> What you should do:
Bring together every line in the data that includes "Arts".

> Data supplied:
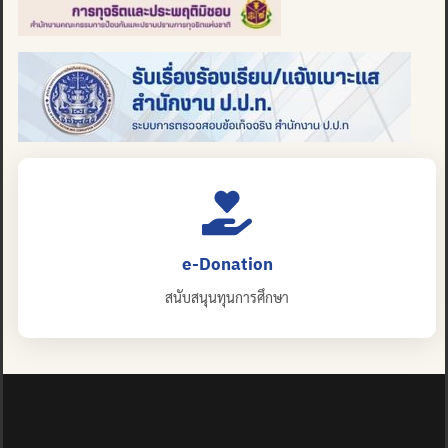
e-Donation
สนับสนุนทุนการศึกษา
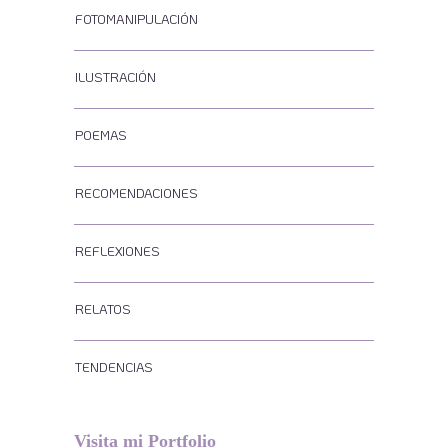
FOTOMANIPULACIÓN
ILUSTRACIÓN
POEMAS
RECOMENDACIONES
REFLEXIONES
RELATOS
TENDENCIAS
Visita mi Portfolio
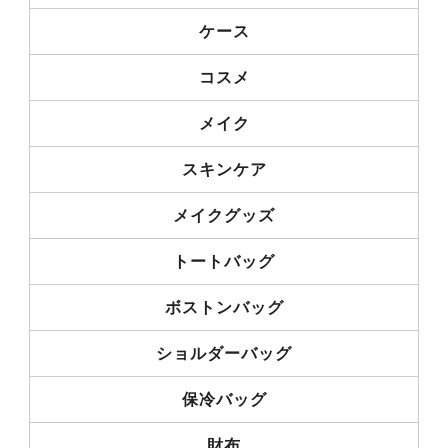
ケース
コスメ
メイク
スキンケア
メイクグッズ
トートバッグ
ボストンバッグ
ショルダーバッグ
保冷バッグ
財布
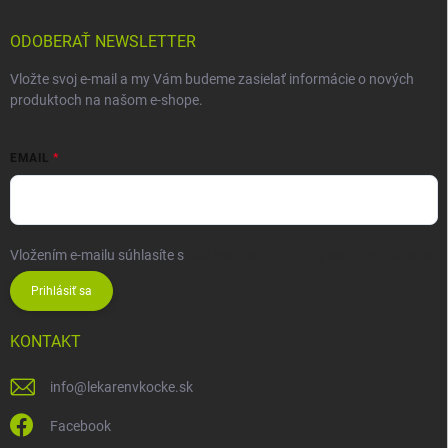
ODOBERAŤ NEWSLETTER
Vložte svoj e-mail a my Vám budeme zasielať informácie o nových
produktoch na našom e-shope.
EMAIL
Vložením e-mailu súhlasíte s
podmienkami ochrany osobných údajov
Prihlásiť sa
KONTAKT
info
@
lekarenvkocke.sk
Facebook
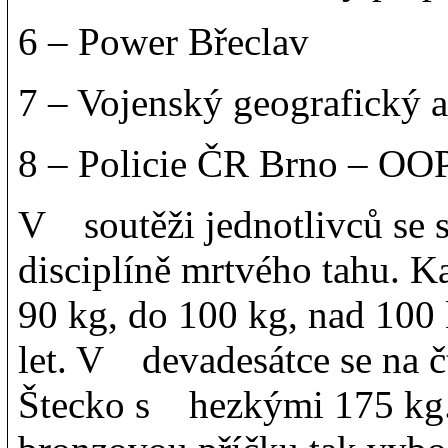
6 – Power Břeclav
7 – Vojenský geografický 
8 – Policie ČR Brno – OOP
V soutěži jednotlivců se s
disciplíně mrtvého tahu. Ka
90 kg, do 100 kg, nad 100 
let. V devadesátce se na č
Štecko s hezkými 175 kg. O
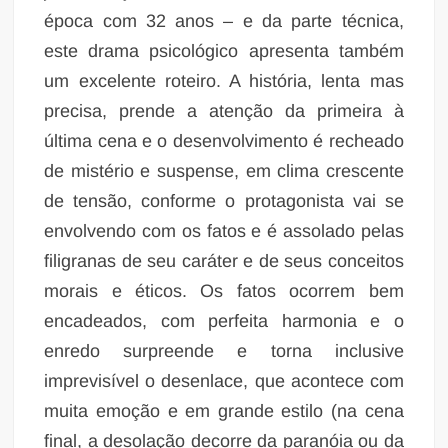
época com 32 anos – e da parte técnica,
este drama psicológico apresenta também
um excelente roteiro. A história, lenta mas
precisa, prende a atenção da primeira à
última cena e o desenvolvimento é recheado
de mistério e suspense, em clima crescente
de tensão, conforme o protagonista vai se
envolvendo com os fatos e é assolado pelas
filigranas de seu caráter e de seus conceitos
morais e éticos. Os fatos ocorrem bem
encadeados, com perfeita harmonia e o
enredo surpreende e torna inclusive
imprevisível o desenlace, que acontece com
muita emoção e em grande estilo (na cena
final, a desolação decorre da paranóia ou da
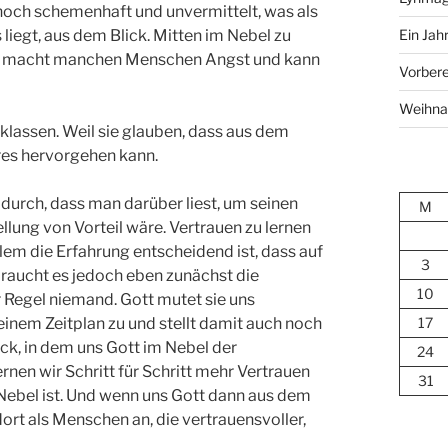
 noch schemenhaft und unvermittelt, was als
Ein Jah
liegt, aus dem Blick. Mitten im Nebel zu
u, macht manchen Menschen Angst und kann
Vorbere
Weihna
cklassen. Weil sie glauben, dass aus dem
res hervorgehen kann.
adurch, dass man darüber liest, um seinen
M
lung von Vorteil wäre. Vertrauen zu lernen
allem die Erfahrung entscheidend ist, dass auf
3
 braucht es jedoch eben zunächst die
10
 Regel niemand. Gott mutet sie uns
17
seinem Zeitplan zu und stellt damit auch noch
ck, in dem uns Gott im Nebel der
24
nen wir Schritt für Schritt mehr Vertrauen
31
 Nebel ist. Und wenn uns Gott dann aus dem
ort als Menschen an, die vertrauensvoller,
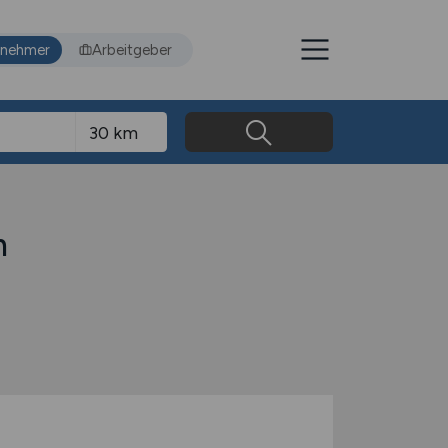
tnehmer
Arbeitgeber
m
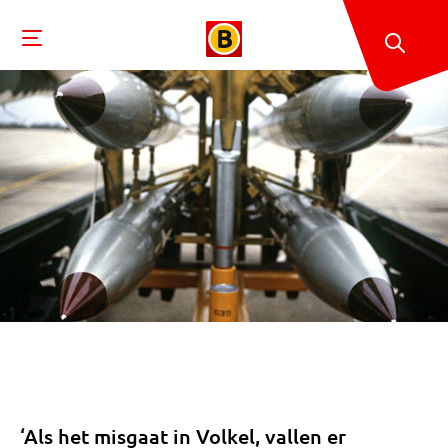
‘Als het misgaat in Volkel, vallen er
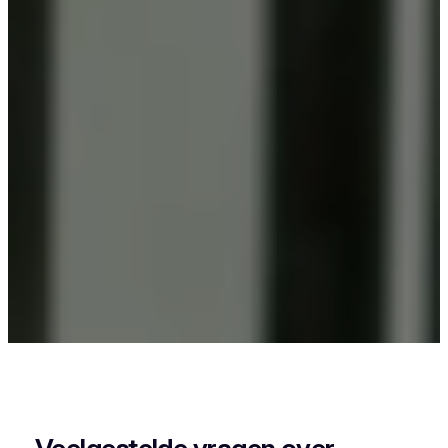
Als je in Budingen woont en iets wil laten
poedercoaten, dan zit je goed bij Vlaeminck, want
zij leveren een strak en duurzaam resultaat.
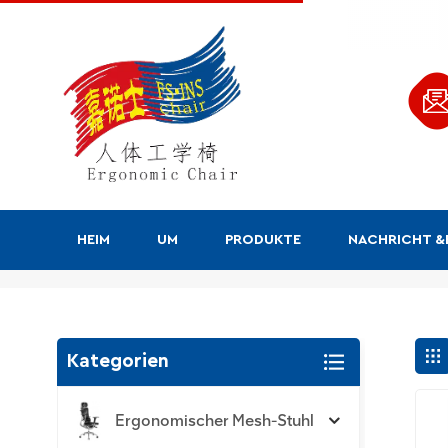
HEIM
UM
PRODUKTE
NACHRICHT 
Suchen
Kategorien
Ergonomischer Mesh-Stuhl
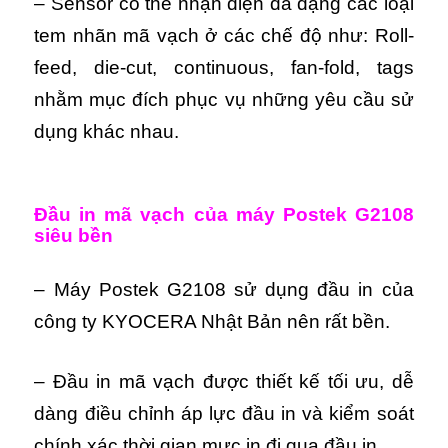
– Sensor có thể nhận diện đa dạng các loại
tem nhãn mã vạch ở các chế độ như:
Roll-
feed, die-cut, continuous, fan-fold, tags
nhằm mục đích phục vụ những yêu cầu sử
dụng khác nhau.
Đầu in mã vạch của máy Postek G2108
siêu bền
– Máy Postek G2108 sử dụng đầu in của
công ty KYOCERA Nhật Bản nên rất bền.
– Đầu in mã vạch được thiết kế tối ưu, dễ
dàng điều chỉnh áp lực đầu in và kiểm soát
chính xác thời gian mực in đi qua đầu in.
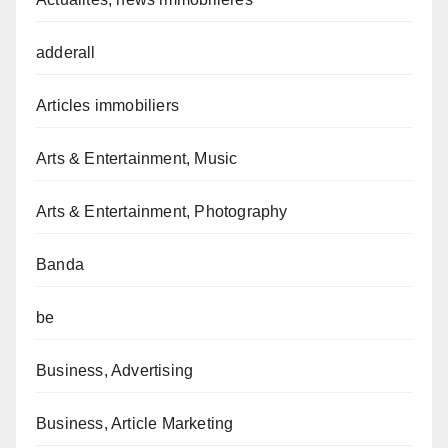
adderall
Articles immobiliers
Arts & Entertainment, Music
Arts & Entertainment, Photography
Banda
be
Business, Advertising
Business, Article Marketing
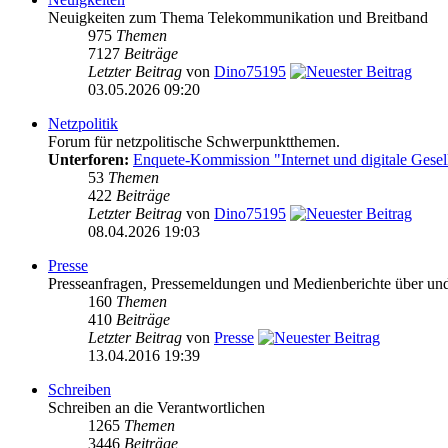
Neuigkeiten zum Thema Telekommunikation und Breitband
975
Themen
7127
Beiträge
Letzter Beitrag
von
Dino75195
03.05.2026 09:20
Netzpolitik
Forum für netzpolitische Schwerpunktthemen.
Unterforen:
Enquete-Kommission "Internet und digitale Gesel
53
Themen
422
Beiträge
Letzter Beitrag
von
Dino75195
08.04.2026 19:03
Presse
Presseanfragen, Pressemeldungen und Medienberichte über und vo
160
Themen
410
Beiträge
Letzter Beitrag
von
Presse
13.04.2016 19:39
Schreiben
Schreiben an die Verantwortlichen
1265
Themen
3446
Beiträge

> Task answer:
Arts & Entertainment, Music
Arts & Entertainment, Photography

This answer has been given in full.